Oddly, when I did a prior search for *.avi, the results were displayed
automatically in Thumbnail view, and there was no crash.
BTW, while testing and composing this post I recovered Explorer.
Trial/error revealed that I can do so by using Task Mgr > End Process
on drwtsn32.exe.
(1) checking Event Logs (Start > Run > eventvwr.msc) for any clues from
events logged at the time of the crash;
Coincident with this last crash, I see the following 2 entries in
Event Viewer:
"Faulting application drwtsn32.exe, version 5.1.2600.0, faulting
module dbghelp.dll, version 5.1.2600.2180, fault address 0x0001295d.
Faulting application explorer.exe, version 6.0.2900.3156, faulting
module mcmpgdmx.ax, version 1.0.47.60321, fault address 0x0006b888.

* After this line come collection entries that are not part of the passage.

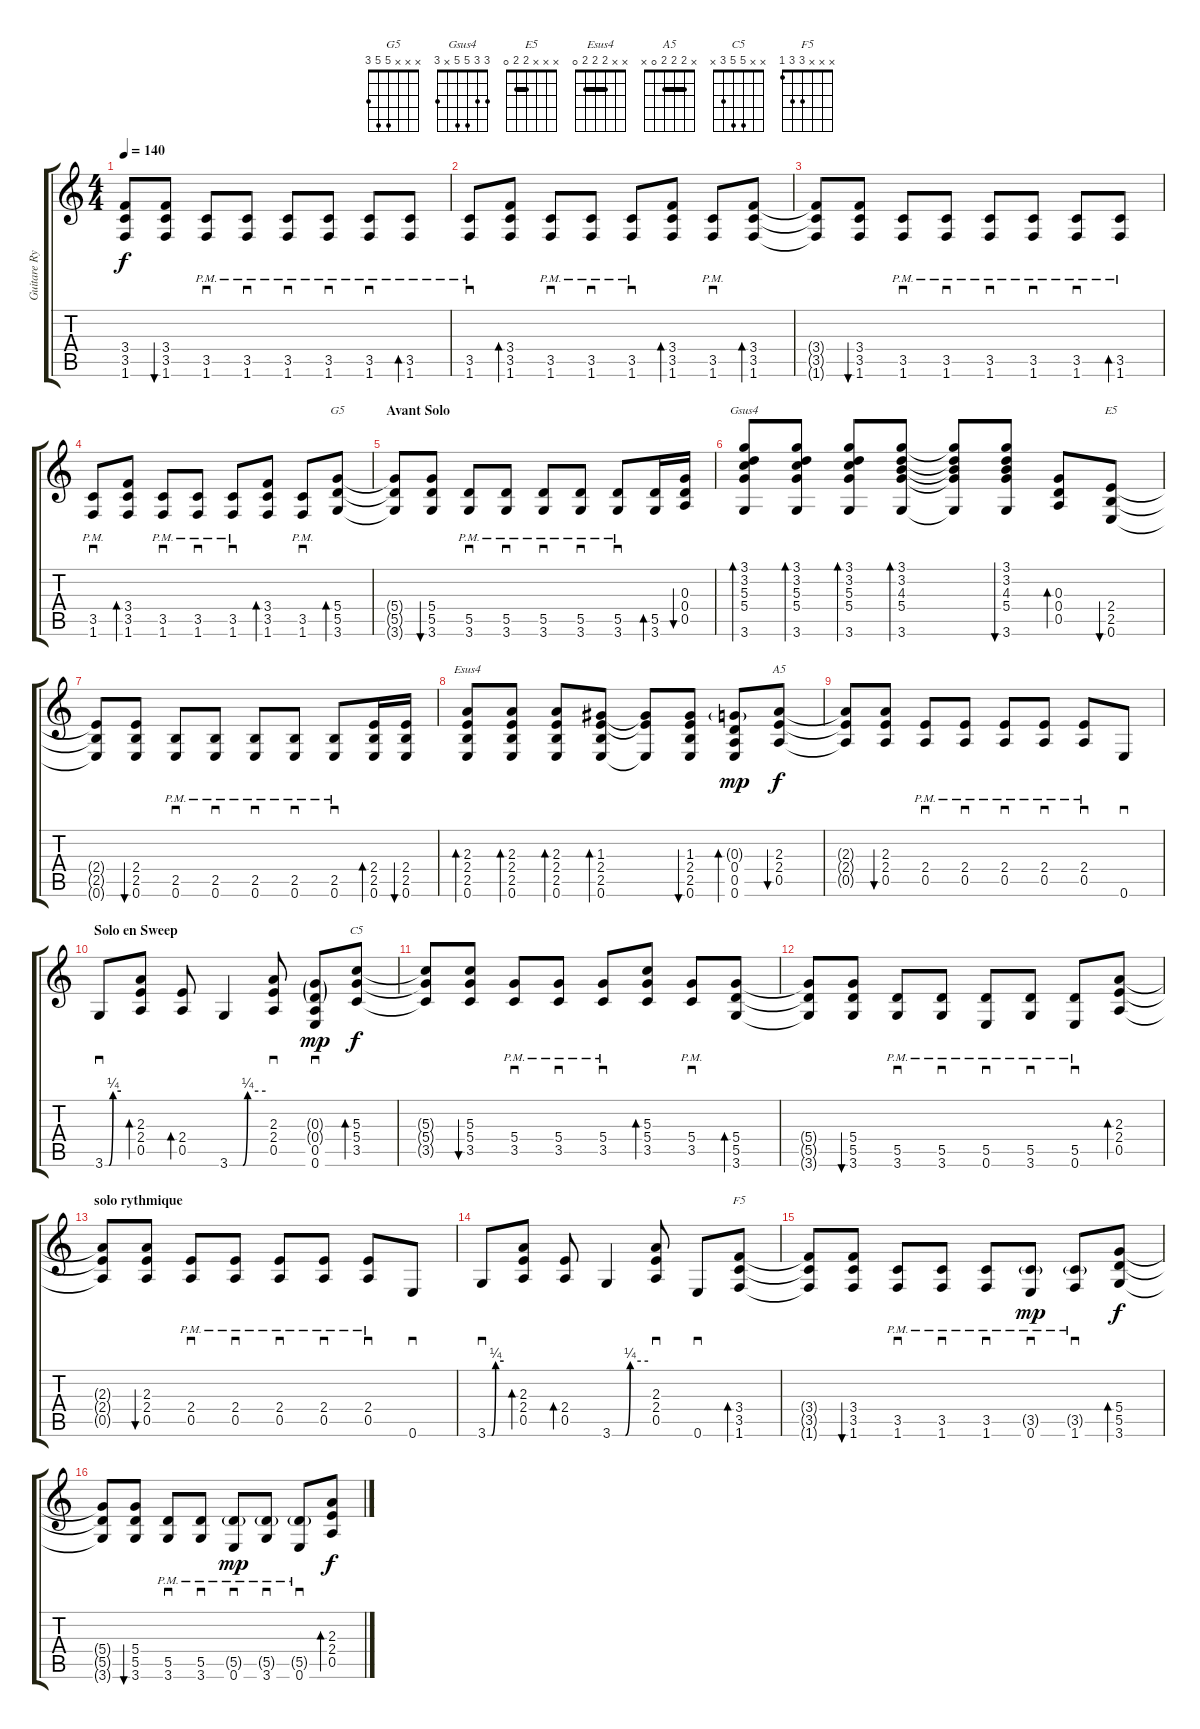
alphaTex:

\track ("Guitare Rythmique" "Guitare Ry") {instrument distortionguitar}
\staff {score tabs}
\tuning (E4 B3 G3 D3 A2 E2) {hide}
\chord ("G5" x x x 5 5 3)
\chord ("Gsus4" 3 3 5 5 x 3)
\chord ("E5" x x x 2 2 0) {barre 2}
\chord ("Esus4" x x 2 2 2 0) {barre 2}
\chord ("A5" x 2 2 2 0 x) {barre 2}
\chord ("C5" x x 5 5 3 x)
\chord ("F5" x x x 3 3 1)
\ts (4 4)
\tempo 140
\clef g2
\ks c
(3.4{t} 3.5{t} 1.6{t}).8{dy f} (3.4 3.5 1.6).8{bu 60} (3.5{pm} 1.6{pm}).8{sd} (3.5{pm} 1.6{pm}).8{sd} (3.5{pm} 1.6{pm}).8{sd} (3.5{pm} 1.6{pm}).8{sd} (3.5{pm} 1.6{pm}).8{sd} (3.5{pm} 1.6{pm}).8{bd 60} |
(3.5{pm} 1.6{pm}).8{sd} (3.4 3.5 1.6).8{bd 60} (3.5{pm} 1.6{pm}).8{sd} (3.5{pm} 1.6{pm}).8{sd} (3.5{pm} 1.6{pm}).8{sd} (3.4 3.5 1.6).8{bd 60} (3.5{pm} 1.6{pm}).8{sd} (3.4 3.5 1.6).8{bd 60} |
(3.4{t} 3.5{t} 1.6{t}).8 (3.4 3.5 1.6).8{bu 60} (3.5{pm} 1.6{pm}).8{sd} (3.5{pm} 1.6{pm}).8{sd} (3.5{pm} 1.6{pm}).8{sd} (3.5{pm} 1.6{pm}).8{sd} (3.5{pm} 1.6{pm}).8{sd} (3.5{pm} 1.6{pm}).8{bd 60} |
(3.5{pm} 1.6{pm}).8{sd} (3.4 3.5 1.6).8{bd 60} (3.5{pm} 1.6{pm}).8{sd} (3.5{pm} 1.6{pm}).8{sd} (3.5{pm} 1.6{pm}).8{sd} (3.4 3.5 1.6).8{bd 60} (3.5{pm} 1.6{pm}).8{sd} (5.4 5.5 3.6).8{bd 60 ch "G5"} |
\section ("" "Avant Solo")
(5.4{t} 5.5{t} 3.6{t}).8 (5.4 5.5 3.6).8{bu 60} (5.5{pm} 3.6{pm}).8{sd} (5.5{pm} 3.6{pm}).8{sd} (5.5{pm} 3.6{pm}).8{sd} (5.5{pm} 3.6{pm}).8{sd} (5.5{pm} 3.6{pm}).8{sd} (5.5 3.6).16{bd 60} (0.3 0.4 0.5).16{bu 60} |
(3.1 3.2 5.3 5.4 3.6).8{bd 60 ch "Gsus4"} (3.1 3.2 5.3 5.4 3.6).8{bd 60} (3.1 3.2 5.3 5.4 3.6).8{bd 60} (3.1 3.2 4.3 5.4 3.6).8{bd 60} (3.1{t} 3.2{t} 4.3{t} 5.4{t} 3.6{t}).8 (3.1 3.2 4.3 5.4 3.6).8{bu 60} (0.3 0.4 0.5).8{bd 60} (2.4 2.5 0.6).8{bu 60 ch "E5"} |
(2.4{t} 2.5{t} 0.6{t}).8 (2.4 2.5 0.6).8{bu 60} (2.5{pm} 0.6{pm}).8{sd} (2.5{pm} 0.6{pm}).8{sd} (2.5{pm} 0.6{pm}).8{sd} (2.5{pm} 0.6{pm}).8{sd} (2.5{pm} 0.6{pm}).8{sd} (2.4 2.5 0.6).16{bd 60} (2.4 2.5 0.6).16{bu 60} |
(2.3 2.4 2.5 0.6).8{bd 60 ch "Esus4"} (2.3 2.4 2.5 0.6).8{bd 60} (2.3 2.4 2.5 0.6).8{bd 60} (1.3 2.4 2.5 0.6).8{bd 60} (1.3{t} 2.4{t} 0.6{t}).8 (1.3 2.4 2.5 0.6).8{bu 60} (0.3{g} 0.4 0.5 0.6).8{bd 60 dy mp} (2.3 2.4 0.5).8{bu 60 ch "A5" dy f} |
(2.3{t} 2.4{t} 0.5{t}).8 (2.3 2.4 0.5).8{bu 60} (2.4{pm} 0.5{pm}).8{sd} (2.4{pm} 0.5{pm}).8{sd} (2.4{pm} 0.5{pm}).8{sd} (2.4{pm} 0.5{pm}).8{sd} (2.4{pm} 0.5{pm}).8{sd} 0.6.8{sd} |
\section ("" "Solo en Sweep")
3.6{be (custom 0 0 15 0 30 1 60 1)}.8{sd} (2.3 2.4 0.5).8{bd 60} (2.4 0.5).8{bd 60} 3.6{be (custom 0 0 22 0 30 1 60 1)}.4 (2.3 2.4 0.5).8{sd} (0.3{g} 0.4{g} 0.5 0.6).8{sd dy mp} (5.3 5.4 3.5).8{bd 60 ch "C5" dy f} |
(5.3{t} 5.4{t} 3.5{t}).8 (5.3 5.4 3.5).8{bu 60} (5.4{pm} 3.5{pm}).8{sd} (5.4{pm} 3.5{pm}).8{sd} (5.4{pm} 3.5{pm}).8{sd} (5.3 5.4 3.5).8{bd 60} (5.4{pm} 3.5{pm}).8{sd} (5.4 5.5 3.6).8{bd 60} |
(5.4{t} 5.5{t} 3.6{t}).8 (5.4 5.5 3.6).8{bu 60} (5.5{pm} 3.6{pm}).8{sd} (5.5{pm} 3.6{pm}).8{sd} (5.5{pm} 0.6{pm}).8{sd} (5.5{pm} 3.6{pm}).8{sd} (5.5{pm} 0.6{pm}).8{sd} (2.3 2.4 0.5).8{bd 60} |
\section ("" "solo rythmique")
(2.3{t} 2.4{t} 0.5{t}).8 (2.3 2.4 0.5).8{bu 60} (2.4{pm} 0.5{pm}).8{sd} (2.4{pm} 0.5{pm}).8{sd} (2.4{pm} 0.5{pm}).8{sd} (2.4{pm} 0.5{pm}).8{sd} (2.4{pm} 0.5{pm}).8{sd} 0.6.8{sd} |
3.6{be (custom 0 0 15 0 30 1 60 1)}.8{sd} (2.3 2.4 0.5).8{bd 60} (2.4 0.5).8{bd 60} 3.6{be (custom 0 0 22 0 30 1 60 1)}.4 (2.3 2.4 0.5).8{sd} 0.6.8{sd} (3.4 3.5 1.6).8{bd 60 ch "F5"} |
(3.4{t} 3.5{t} 1.6{t}).8 (3.4 3.5 1.6).8{bu 60} (3.5{pm} 1.6{pm}).8{sd} (3.5{pm} 1.6{pm}).8{sd} (3.5{pm} 1.6{pm}).8{sd} (3.5{g pm} 0.6{pm}).8{sd dy mp} (3.5{g pm} 1.6{pm}).8{sd} (5.4 5.5 3.6).8{bd 60 dy f} |
(5.4{t} 5.5{t} 3.6{t}).8 (5.4 5.5 3.6).8{bu 60} (5.5{pm} 3.6{pm}).8{sd} (5.5{pm} 3.6{pm}).8{sd} (5.5{g pm} 0.6{pm}).8{sd dy mp} (5.5{g pm} 3.6{pm}).8{sd} (5.5{g pm} 0.6{pm}).8{sd} (2.3 2.4 0.5).8{bd 60 dy f}
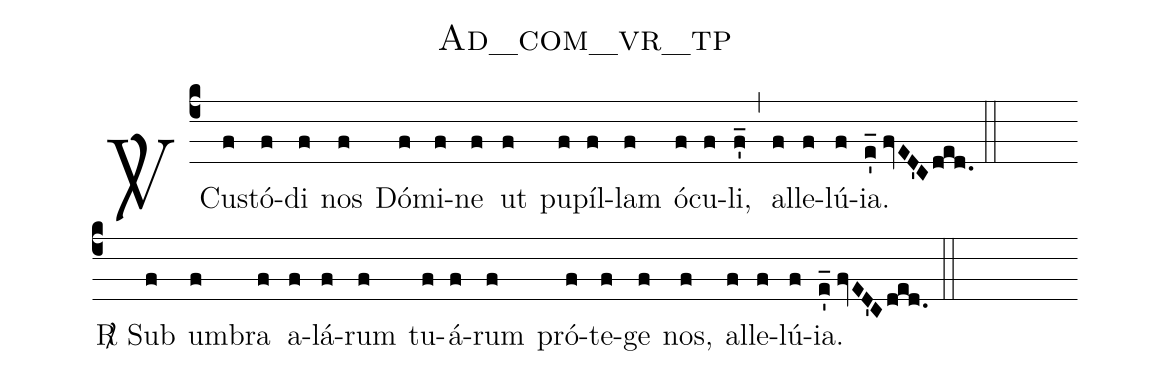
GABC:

name:Ad_com_vr_tp;
%%
(c4) <sp>V/</sp> Cu(f)stó(f)di(f) nos(f) Dó(f)mi(f)ne(f) ut(f) pu(f)píl(f)lam(f) ó(f)cu(f)li,(f'_) (,) al(f)le(f)lú(f){ia}.(e'_//fvED'Cded.) (::) (Z-)
<sp>R/</sp> Sub(f) um(f)bra(f) a(f)lá(f)rum(f) tu(f)á(f)rum(f) pró(f)te(f)ge(f) nos,(f) al(f)le(f)lú(f){ia}.(e'_//fvED'Cded.) (::)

(2) in details view, deleting the Thumbs.db file and letting it get
recreated by the next switch to Thumbnail View, see if that fixes it;
I have checked the box 'Hide protected operating system files
(Recommended)' so I don't tend to see those. I've now removed that
restriction (do you think it's necessary?) so #2 folder now shows 636
files. I deleted Thumbs.db and re-opened. But after many thumbnails
had appeared the crash still occurred ("Windows Explorer has
encountered a problem and needs to close. We are sorry for the
inconvenience.)
(3) if you're not using subfolders (which you might want to consider anyway
just for organisational purposes), create a subfolder and put half the files
in it, see if the Thumbnail View of that crashes, ditto the remainder in the
original folder with Thumbs.db deleted. If one works okay but the other
crashes, you might have a corrupt file - hunt it down by whittling away at
the bad batch in similar fashion. Alternatively, in a non-Thumbnails view,
Right-click > Preview the first one and right-arrow your way through them
all in the Picture and Fax Viewer, see if any of the files throws up an
error.
Is any of the files an .avi file?
I'll try further narrowing down and report back.